La llamada terminó.
¿Una excelente colaboración?
Ahora mismo no tenía ningún proyecto en conjunto con Romeo...
Amaya se quedó con el celular en la mano, sintiendo una ligera confusión.
En ese momento, César Ortega abrió la puerta de su oficina y entró con una sonrisa de oreja a oreja:
—¡Amaya, te tengo una noticia increíble!
—¡El otro gran socio del estudio, mi hermano, regresa hoy al país! Teniendo a ustedes dos, que son unos genios al mando, ¡el Estudio Eje sin duda se convertirá en el mejor despacho de arquitectura del medio!
Amaya seguía un poco desorientada.
En la llamada, Romeo le acababa de decir que regresaba al país, y ahora César le informaba que su hermano también volvía.
Acaso... no podía ser...
Amaya se levantó de la silla casi de un salto y miró a César con total incredulidad:
—¡Ya entendí!
—¡El Estudio Eje fue fundado por Romeo! ¡Tu hermano es Romeo! Entonces, la persona que durante los últimos cinco años ha estado revisando y corrigiendo mis diseños... ¡fue tu hermano, ¿verdad?!
Todo encajó en la mente de Amaya en un segundo. Al atar cabos, se sintió muy emocionada.
César estaba pensando en cómo explicarle todo, pero no esperaba que ella fuera tan perspicaz y lo dedujera de inmediato.
Asintió con una sonrisa y le soltó toda la verdad:
—Así es, todos los diseños que entregaste en el pasado en realidad los revisaba él. Con el nivel que yo tengo, jamás podría haber seguido el ritmo de ustedes, que son unos expertos.
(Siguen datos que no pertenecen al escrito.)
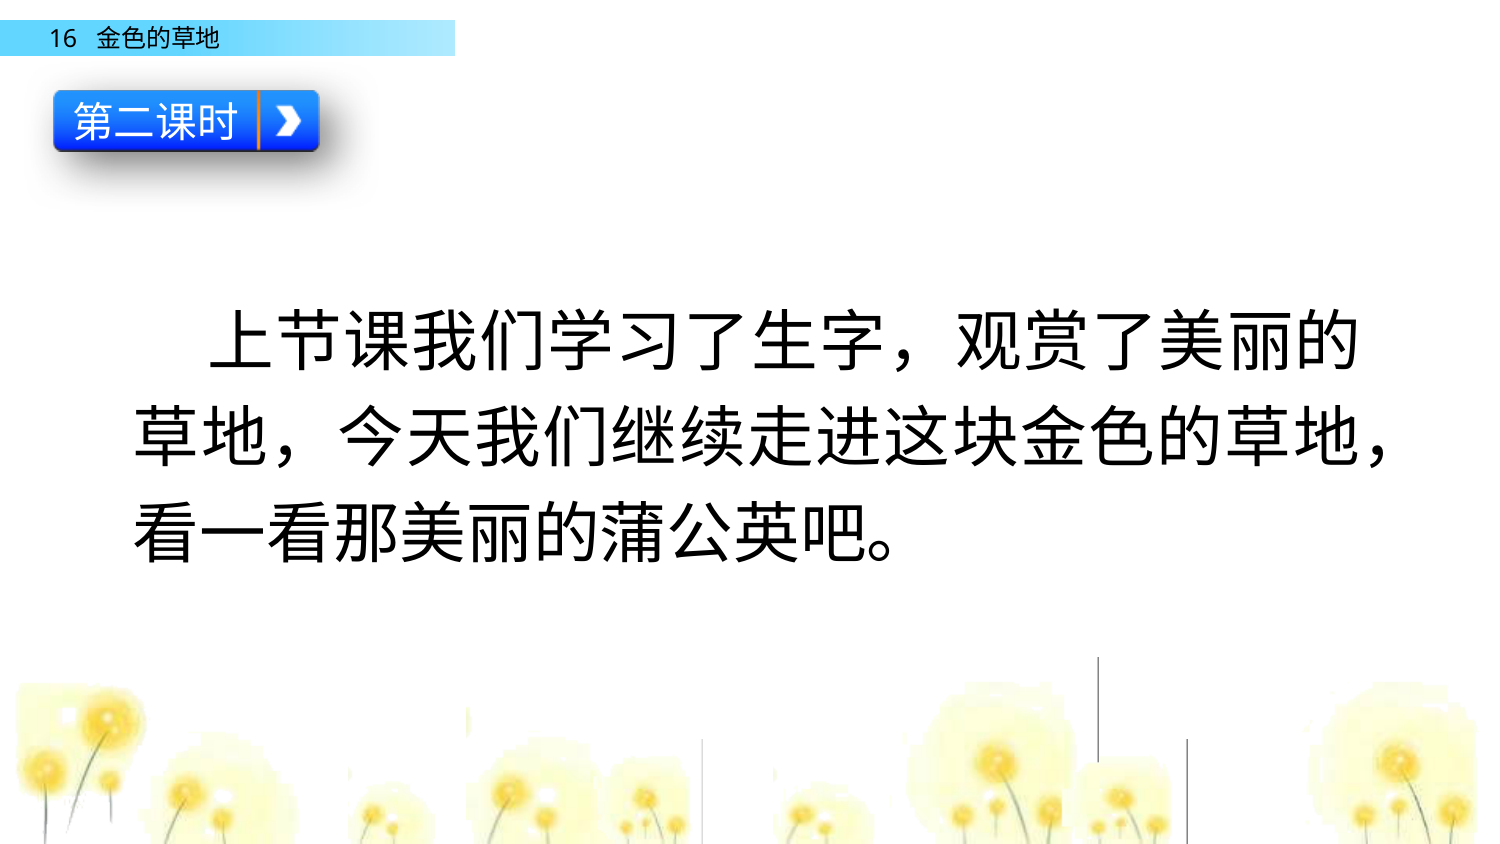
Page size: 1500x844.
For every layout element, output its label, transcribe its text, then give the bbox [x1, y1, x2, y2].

picture [0, 657, 1188, 844]
picture [52, 89, 321, 152]
text_box 上节课我们学习了生字，观赏了美丽的草地，今天我们继续走进这块金色的草地，看一看那美丽的蒲公英吧。 [121, 277, 1374, 577]
picture [1222, 657, 1500, 844]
—Mi hermano tampoco sabía quién eras, hasta la última vez que mandaste tu papeleo para asociarte. Al principio me pidió que no te lo contara para no presionarte, pero ahora dice que ya no importa. Que si van a trabajar juntos, debe haber total sinceridad.
—¡Amaya, bienvenida al Estudio Eje! Mi hermano ya no se va a ir del país y no tomará otros proyectos. Quiere dedicarse por completo al diseño y trabajar con nosotros aquí para crear las mejores obras arquitectónicas posibles.
Después de que César salió de la oficina, a Amaya le costó mucho calmarse.
Nunca imaginó que, durante los últimos cinco años, el mentor misterioso que pulía pacientemente sus diseños en la madrugada y que la había motivado a renunciar al Grupo Muñoz para unirse al Estudio Eje... resultara ser Romeo.
Pero Rubén estaba cegado por el coraje tras la rebeldía de Amaya. En ese momento tan delicado, como hijo, a Diego no le convenía opinar mucho.
Además, últimamente el Grupo Muñoz había tenido mucha inestabilidad. Tras la suspensión del proyecto Edificio Horizonte, otro de sus grandes negocios en Clarosol también enfrentaba problemas.
Diego tuvo que viajar de urgencia a Clarosol y trabajó de sol a sol durante tres días enteros hasta que por fin logró controlar la situación.
Mientras arrastraba su maleta por el aeropuerto de Solsepia, estaba exhausto, y la imagen de Amaya apareció involuntariamente en su mente.
En el pasado, sin importar qué tan tarde llegara su vuelo, Amaya siempre lo esperaba en la salida y le preparaba una cena deliciosa en casa.
Pero las últimas veces que había vuelto de viaje, lo único que lo recibía al llegar a la salida era una ráfaga de aire helado.
Había muchísima gente esperando a sus familiares, pero ya nadie estaba ahí para él.
Se preguntaba si, tras la fuerte presión que le había puesto su padre, Amaya habría recapacitado y cómo la estaría pasando en esos momentos.
Estaba a punto de sacar el celular para marcarle, cuando de pronto vio una silueta muy familiar de pie junto a las puertas de llegada.
Instintivamente se talló los ojos, creyendo que estaba alucinando.